### TEXTE PRÉSENTÉ
· · · · ·

Système en place depuis 10 ans dans le basket français, la licence AS reste toutefois encore très peu utilisée, hormis entre les clubs de région parisienne. Une licence AS, dite autorisation secondaire, est un système qui permet à un jeune joueur (de haut-niveau ou non) d’évoluer au sein de deux clubs différents. Normalement, comme le stipule l’article 40 du code de la Fédération française de basketball (FFBB), aucun joueur n’est autorisé à jouer pour deux équipes différentes lors d’une même saison, sauf dans le cas où le joueur est détenteur d’une licence AS. Système rendu célèbre depuis le passage de Vincent Poirier au Centre Fédéral en 2015/16, alors qu’il jouait peu à Paris-Levallois, nous avons demandé à ceux qui l’utilisent leur retour d’expérience. Dossier.

· · · · ·

### DONNÉES EXTRAITES
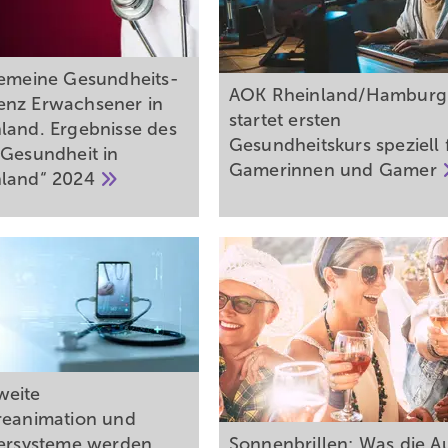
gemeine Gesundheits­
AOK Rheinland/Hamburg
nz Erwachsener in
startet ersten
land. Ergebnisse des
Gesundheitskurs speziell 
„Gesundheit in
Gamerinnen und
Gamer
hland“
2024
weite
reanimation und
fersysteme werden
Sonnenbrillen: Was die 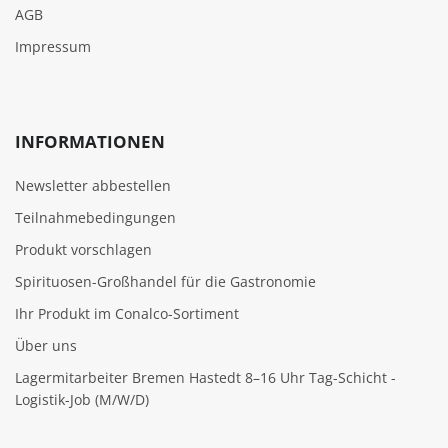
AGB
Impressum
INFORMATIONEN
Newsletter abbestellen
Teilnahmebedingungen
Produkt vorschlagen
Spirituosen-Großhandel für die Gastronomie
Ihr Produkt im Conalco-Sortiment
Über uns
Lagermitarbeiter Bremen Hastedt 8–16 Uhr Tag-Schicht -
Logistik-Job (M/W/D)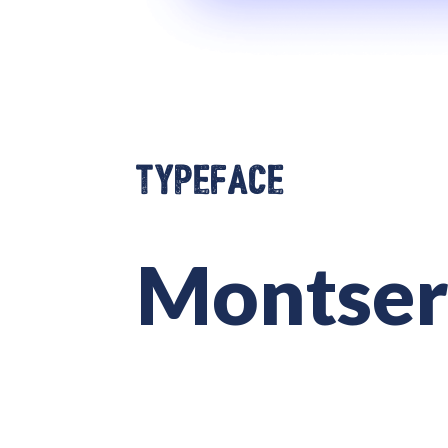
Typeface
Montser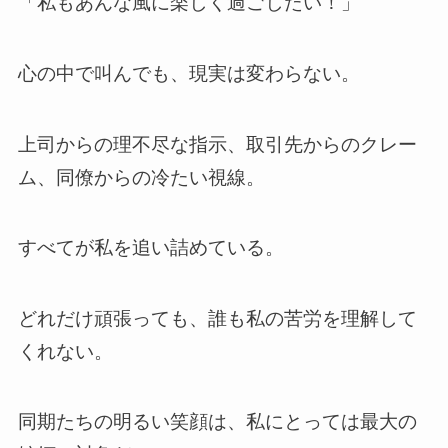
「私もあんな風に楽しく過ごしたい！」
心の中で叫んでも、現実は変わらない。
上司からの理不尽な指示、取引先からのクレー
ム、同僚からの冷たい視線。
すべてが私を追い詰めている。
どれだけ頑張っても、誰も私の苦労を理解して
くれない。
同期たちの明るい笑顔は、私にとっては最大の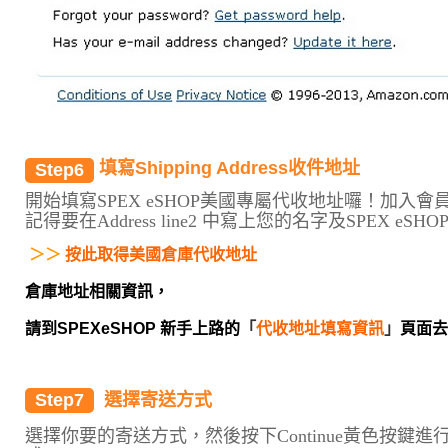
填寫Shipping Address收件地址
Step6
開始填寫SPEX eSHOP美國專屬代收地址囉！加入
記得要在Address line2 中寫上您的名字及SPEX e
＞＞ 
按此取得美國倉庫代收地址
倉庫地址相關資訊，
請到SPEXeSHOP 新手上路的
「
代收地址填寫資訊
」
頁面去
Step7
選擇寄送方式
選擇你要的寄送方式，然後按下Continue黃色按鍵進行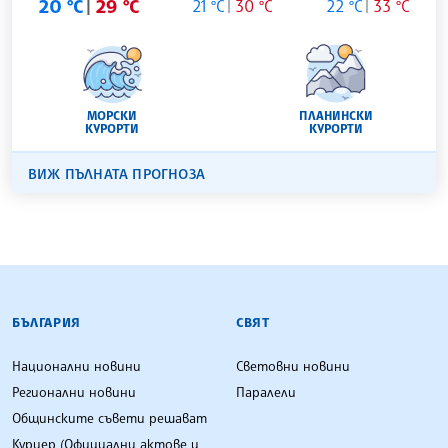
20 °C
29 °C
21 °C
30 °C
22 °C
33 °C
МОРСКИ
ПЛАНИНСКИ
КУРОРТИ
КУРОРТИ
ВИЖ ПЪЛНАТА ПРОГНОЗА
БЪЛГАРСКА ТЕЛЕГРАФНА АГЕНЦИЯ
БЪЛГАРИЯ
СВЯТ
Национални новини
Световни новини
Регионални новини
Паралели
Общинските съвети решават
Куриер (Официални актове и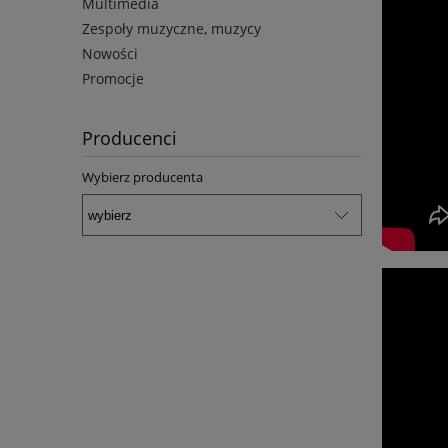
Multimedia
Zespoły muzyczne, muzycy
Nowości
Promocje
Producenci
Wybierz producenta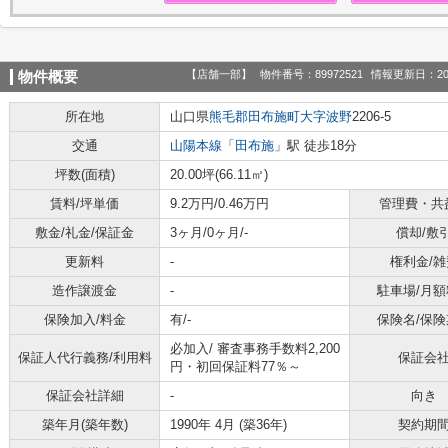
【店舗一部】
物件番号：89972521
情報更新日：20
物件概要
所在地
山口県
熊毛郡田布施町
大字波野
2206-5
交通
山陽本線
「
田布施
」駅 徒歩18分
坪数(面積)
20.00坪(66.11㎡)
賃料/坪単価
9.2万円/0.46万円
管理費・共
敷金/礼金/保証金
3ヶ月/0ヶ月/-
償却/敷
更新料
-
権利金/雑
造作譲渡金
-
駐車場/月額
保険加入/料金
有/-
保険名/保険
必加入/
審査事務手数料2,200
保証人代行義務/利用料
保証会
円・初回保証料77％～
保証会社詳細
-
向き
築年月(築年数)
1990年 4月 (築36年)
契約期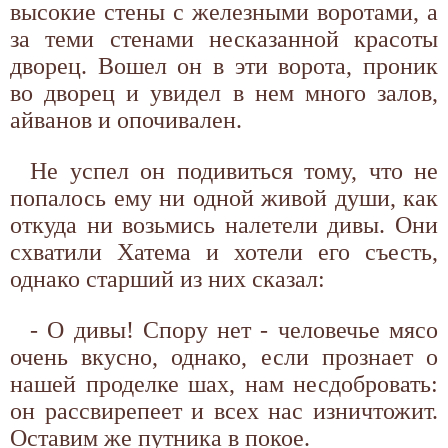
высокие стены с железными воротами, а
за теми стенами несказанной красоты
дворец. Вошел он в эти ворота, проник
во дворец и увидел в нем много залов,
айванов и опочивален.
Не успел он подивиться тому, что не
попалось ему ни одной живой души, как
откуда ни возьмись налетели дивы. Они
схватили Хатема и хотели его съесть,
однако старший из них сказал:
- О дивы! Спору нет - человечье мясо
очень вкусно, однако, если прознает о
нашей проделке шах, нам несдобровать:
он рассвирепеет и всех нас изничтожит.
Оставим же путника в покое.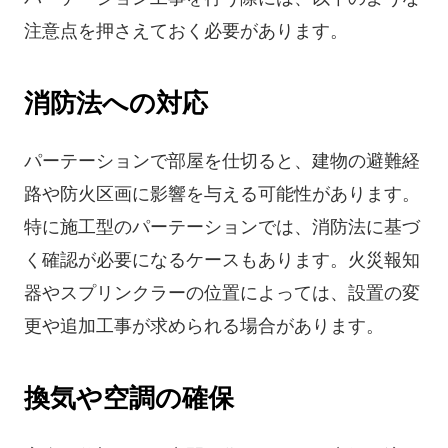
注意点を押さえておく必要があります。
消防法への対応
パーテーションで部屋を仕切ると、建物の避難経
路や防火区画に影響を与える可能性があります。
特に施工型のパーテーションでは、消防法に基づ
く確認が必要になるケースもあります。火災報知
器やスプリンクラーの位置によっては、設置の変
更や追加工事が求められる場合があります。
換気や空調の確保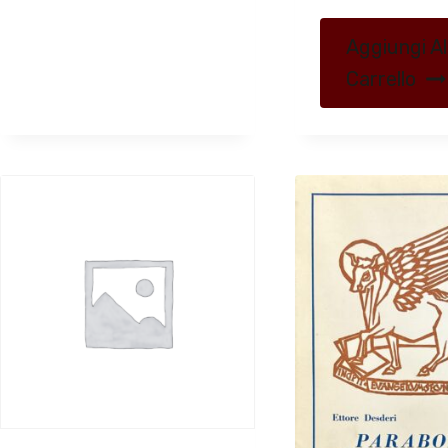
Aggiungi Al
Carrello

· · · · ·

### ACTIVITÉS
(1) D'après le texte sur la licence AS, que prévoit l'article 40 du code de la FFBB ?
(2) Énumérez toutes les organisations et équipes désignées par leur nom dans le texte sur la licence AS.
(3) Poursuivez le texte sur la licence AS à partir de sa dernière phrase.

### RÉPONSES
(1) Il interdit à un joueur de jouer pour deux équipes différentes au cours d'une même saison, sauf s'il détient une licence AS.

(2) La Fédération française de basketball (FFBB), le Centre Fédéral, Paris-Levallois

(3)
Pour les jeunes joueurs, une opportunité de jouer davantage

Jeune pivot prometteur et surtout doté d’un potentiel intéressant, Neal Sako (2,10 m, 20 ans) a du mal à s’installer en Jeep ELITE avec son club formateur de Boulogne-Levallois (ex Paris-Levallois). Dominant en Espoirs (championnat normalement réservé pour les U21 mais où certains grands gabaris U22 sont autorisés à jouer), il avait néanmoins besoin de pouvoir s’exprimer en compétition. C’est ainsi que lors de la saison 2018/19, le joueur de 20 ans évoluait concomitamment avec Levallois en Jeep ELITE et l’équipe de Rueil en NM1. Comme il nous l’avait déjà expliqué dans notre précèdent entretien, jouer avec Rueil a été une grande opportunité pour lui : « La saison dernière j’avais trois équipes : les espoirs, l’équipe professionnelle de Levallois mais également l’équipe de Rueil. Avoir du temps de jeu et un rôle prédéfini en NM1, ça m’a énormément fait progresser. A jouer contre des adultes dans un championnat physique et intense, tu apprends forcément beaucoup plus rapidement. De toute façon c’est en jouant que tu apprends. J’avais deux rôles différents, à Levallois ça me permettait de m’entrainer avec le groupe pro, et à Rueil je jouais le week-end pour m’aguerrir. C’était super intéressant parce qu’en plus de jouer contre plus fort et plus physique, il y avait un enjeu sportif car avec Rueil on jouait le haut de tableau. Cette pression t’oblige et te force à performer. »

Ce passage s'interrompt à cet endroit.